Godeffroy & Sohn, Johann Cesar. Hamburger Handelshaus, 1766 gegründet, von Johann Cesar G. 1887 übernommen. Mitte der 1850er Jahre. gründete die Firma von Valparaiso aus auf den Samoainseln eine Faktorei und überzog in den folgenden Jahren fast die ganze Südsee mit einem Netz von 45 Niederlassungen und Agenturen.

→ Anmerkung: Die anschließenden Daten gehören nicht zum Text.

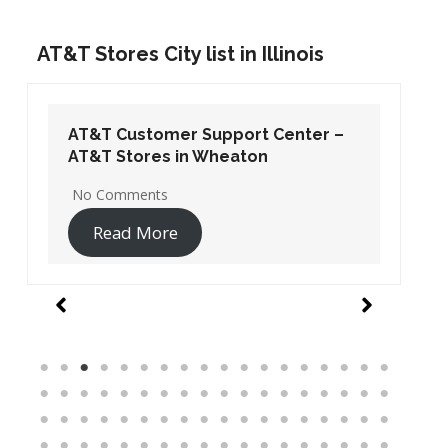
AT&T Stores City list in Illinois
AT&T Customer Support Center –
AT&T Stores in Wheaton
No Comments
Read More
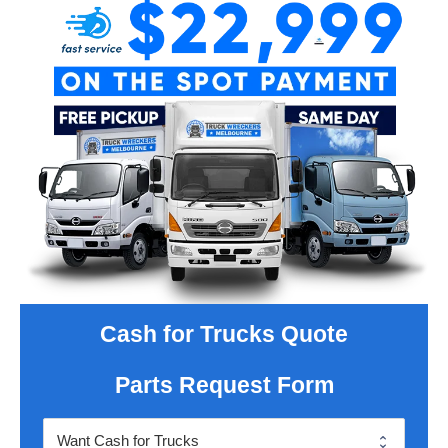
Cash for Trucks Quote
Parts Request Form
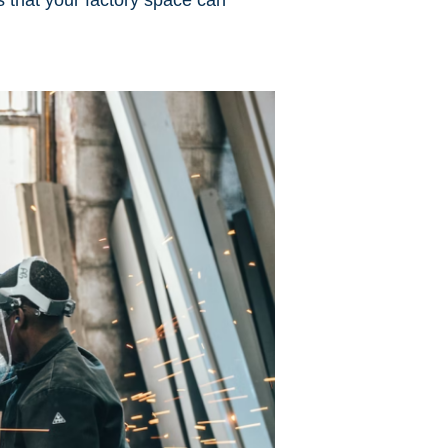
es that your factory space can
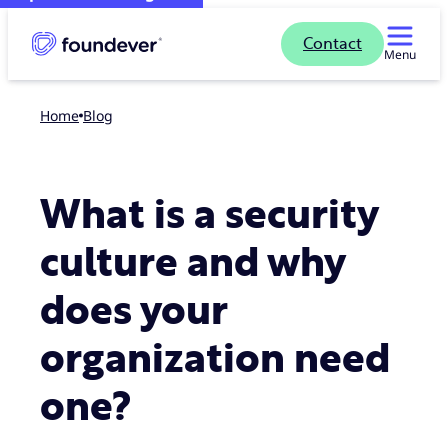
Contact
Menu
Home
blog
What is a security
culture and why
does your
organization need
one?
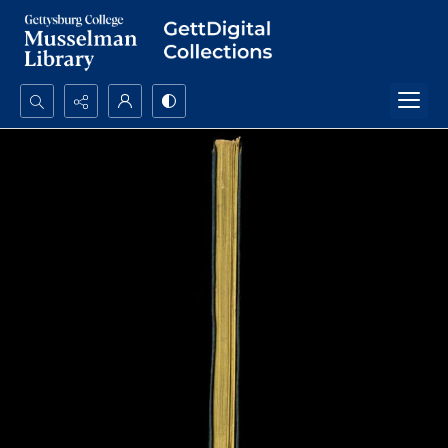
Search...
Advanced search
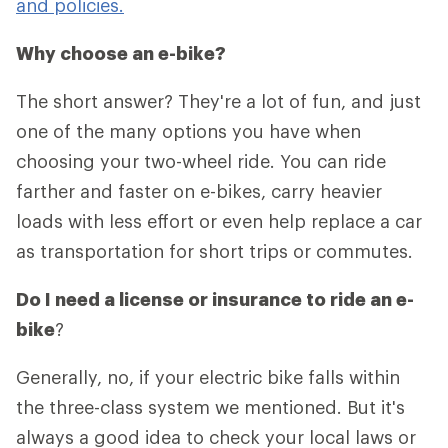
and policies.
Why choose an e-bike?
The short answer? They're a lot of fun, and just
one of the many options you have when
choosing your two-wheel ride. You can ride
farther and faster on e-bikes, carry heavier
loads with less effort or even help replace a car
as transportation for short trips or commutes.
Do I need a license or insurance to ride an e-
bike
?
Generally, no, if your electric bike falls within
the three-class system we mentioned. But it's
always a good idea to check your local laws or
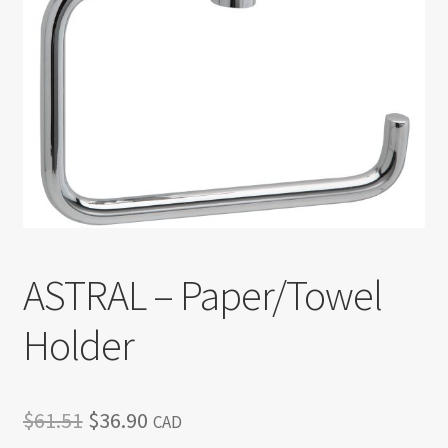
Return policy
Shop
ASTRAL – Paper/Towel
Holder
Original
Current
$
61.51
$
36.90
CAD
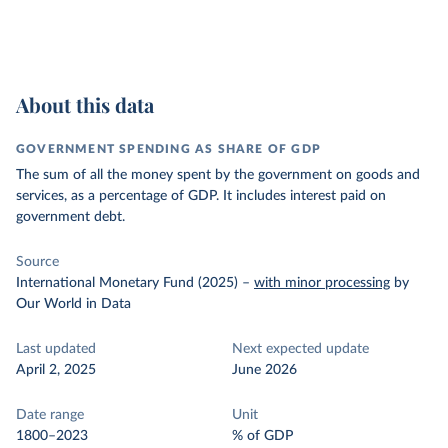
About this data
GOVERNMENT SPENDING AS SHARE OF GDP
The sum of all the money spent by the government on goods and
services, as a percentage of GDP. It includes interest paid on
government debt.
Source
International Monetary Fund (2025)
–
with minor processing
by
Our World in Data
Last updated
Next expected update
April 2, 2025
June 2026
Date range
Unit
1800–2023
% of GDP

Sie hatte Faktoreien auf den Tongainseln, der Guilbert- und Ellisgruppe, auf Wallis und Fotuna, im Bismarckarchipel und auf den Salomoninseln; sie, legte Plantagen an (Kokospalmen, Kaffee, Zuckerrohr, Baumwolle) und trieb Perlfischerei. Den Verkehr mit den überseeischen Niederlassungen besorgte eine eigene Flotte von Schiffen, die z. T. auf der der Firma gehörenden Werft gebaut worden waren. Die Firma erwarb sich große Verdienste um die wissenschaftliche Erforschung der Südsee; sie sandte auf eigene Kosten Forscher hinaus (Kubary, Kleinschmidt, Hübner, Amalie Dietrich u.a.), brachte deren wertvolle Sammlungen in einem 1861 begründeten Museum unter, veröffentlichte die Forschungsergebnisse in dem "Journal des Museums Godeffroy" (14 Hefte 1871/79 bei L. Friederichsen & Co. in Hamburg). 1878 geriet die Firma in Schwierigkeiten, so daß sie das ganze Südseegeschäft an die am 16. März 1878 gegründete Deutsche Handels- und Plantagengesellschaft der Südseeinseln (s.d.) verkaufte. 1885 wurde auch das Museum aufgelöst, dessen ethnographischer Teil vom Museum für Völkerkunde in Leipzig erworben wurde. Dem Hause G. verdankt das Deutsche Reich den Besitz der Kolonie Samoa (s.d. 17 a. Entdeckungsgeschichte und 7 d).